# PASSAGE SHOWN
------------------------

# [SOLVED] Error 0xc0150002 Crashing Far Cry 2.



## Blink-Twice (Jan 3, 2009)

Hello, 
I recently purchased the DVD retail version of Far Cry 2, for PC.
When I got home I installed it, everything went standard.
The game installed, and proceeded to open an Autopatcher.
Which downloaded to 100%, and then sat there.
I assumed it safe to close, as it was at 100% and had no faded or even visible "Finished" button.
It closed, and a windows Vista Error message came up saying the following.










I select "Ok", Where it proceeds in another window to say "Far Cry 2 Has Stopped Working."

I've personally seen that my Far Cry 2.exe is updated to the latest patch by looking at its properties.
The weird thing is, There are two. As shown below.










The ubisoft Far Cry2 Launcher Launcher, with the Blue line under it, shows it as up to date (Version 1.2)

While the Far Cry 2 launcher, With the Red line Show's it as 1.1.

I'm not sure if that has anything to do with it or not, it just seems wrong.

I've looked at numerous sources to find a solution, by searching the error code, and the Far Cry tech support, neither has given a fitting solution.

------------------------

# DATASET EXTRACT
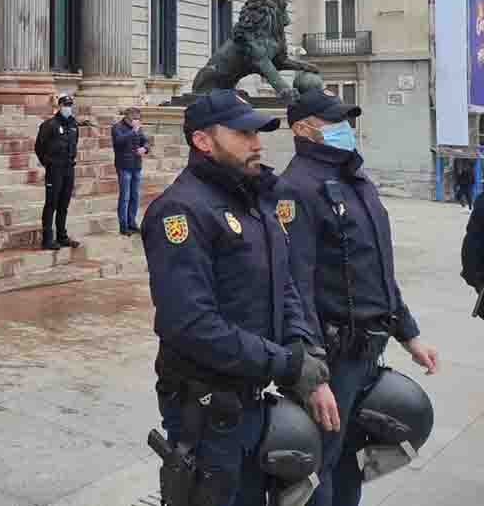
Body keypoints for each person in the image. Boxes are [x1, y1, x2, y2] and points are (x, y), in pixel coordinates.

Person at [143, 90, 335, 505]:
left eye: (258, 132)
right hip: (206, 409)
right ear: (202, 141)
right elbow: (192, 324)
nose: (256, 143)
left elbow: (284, 285)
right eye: (242, 133)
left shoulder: (256, 200)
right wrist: (286, 364)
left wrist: (302, 349)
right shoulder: (180, 211)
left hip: (253, 396)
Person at [277, 88, 438, 506]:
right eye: (333, 122)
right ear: (302, 128)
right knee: (319, 465)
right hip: (331, 356)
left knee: (351, 458)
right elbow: (295, 286)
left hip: (367, 349)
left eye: (346, 121)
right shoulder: (296, 189)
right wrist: (313, 374)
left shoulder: (355, 180)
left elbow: (376, 269)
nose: (345, 129)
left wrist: (409, 334)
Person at [35, 94, 81, 250]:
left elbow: (75, 143)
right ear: (59, 106)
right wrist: (48, 163)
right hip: (55, 169)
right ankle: (47, 239)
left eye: (70, 105)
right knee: (51, 203)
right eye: (65, 105)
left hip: (69, 168)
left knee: (64, 204)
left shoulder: (74, 124)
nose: (68, 108)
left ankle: (62, 236)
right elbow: (39, 147)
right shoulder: (49, 125)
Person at [111, 106, 149, 236]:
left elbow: (145, 141)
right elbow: (118, 141)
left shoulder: (138, 128)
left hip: (136, 165)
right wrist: (133, 131)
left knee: (134, 196)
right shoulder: (117, 127)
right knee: (125, 197)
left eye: (138, 118)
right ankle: (123, 225)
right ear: (128, 117)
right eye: (135, 118)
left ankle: (132, 223)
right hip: (124, 166)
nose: (137, 120)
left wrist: (145, 148)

------------------------

# SET OF TASKS
(1) Please duplicate the stretch of the Far Cry 2 crash post from "The ubisoft Far" through "a fitting solution.".
(2) Pick up the Far Cry 2 crash post after its final sentence and carry it on.
The rows above aren't needed for this.

# RESULTS FOR EACH TASK
(1)
The ubisoft Far Cry2 Launcher Launcher, with the Blue line under it, shows it as up to date (Version 1.2)

While the Far Cry 2 launcher, With the Red line Show's it as 1.1.

I'm not sure if that has anything to do with it or not, it just seems wrong.

I've looked at numerous sources to find a solution, by searching the error code, and the Far Cry tech support, neither has given a fitting solution.

(2)
I haven't been able to sucessfully launch the game once, I haven't even gotten far enough to use my access key yet! 
(I have tried uninstalling and reinstalling many times, I have also tried installing the patches manually.)

I've been trying for, oh, 5 hours solid now.
Any help would be VERY appreciated.

I'm running Windows Vista Home Basic 32 bit, Service Pack 1.
Hardware isn't an issue, that much has been dealt with.
But I'll post it anyway.

Windows: Windows NT6.0 (Build 6001) Service Pack 1

Memory (RAM): 2048 MB

CPU Info: Intel(R) Core(TM)2 Quad CPU Q6600 @ 2.40GHz

CPU Speed: 2399.4 MHz

Sound card: Creative X-fi SoundBlaster Fatal1ty (Not sure how it's spelled right now)

Display Adapters: NVIDIA GeForce 8800 GT 1GB | NVIDIA 
GeForce 8800 GT 1GB | RDPDD Chained DD | RDP Encoder Mirror Driver

Screen Resolution: 1280 X 1024 - 32 bit

Network Adapters: Realtek RTL8168C(P)/8111C(P) Family PCI-E Gigabit Ethernet NIC (NDIS 6.0) 

CD / DVD Drives: D: TSSTcorpCDDVDW SH-S203S

Hard Disks: C: 465.8GB

Hard Disks - Free: C: 343.5GB

Motherboard: Gigabyte Technology Co., Ltd. X48-DQ6


----------



## Blink-Twice (Jan 3, 2009)

*Re: Error 0xc0150002 Crashing Far Cry 2.*

UPDATE: I've checked, the Program Underlined BLUE is the autoupdater that gives me the message.
PS: Every program there seems to give me the message.


----------



## Aus_Karlos (Mar 10, 2007)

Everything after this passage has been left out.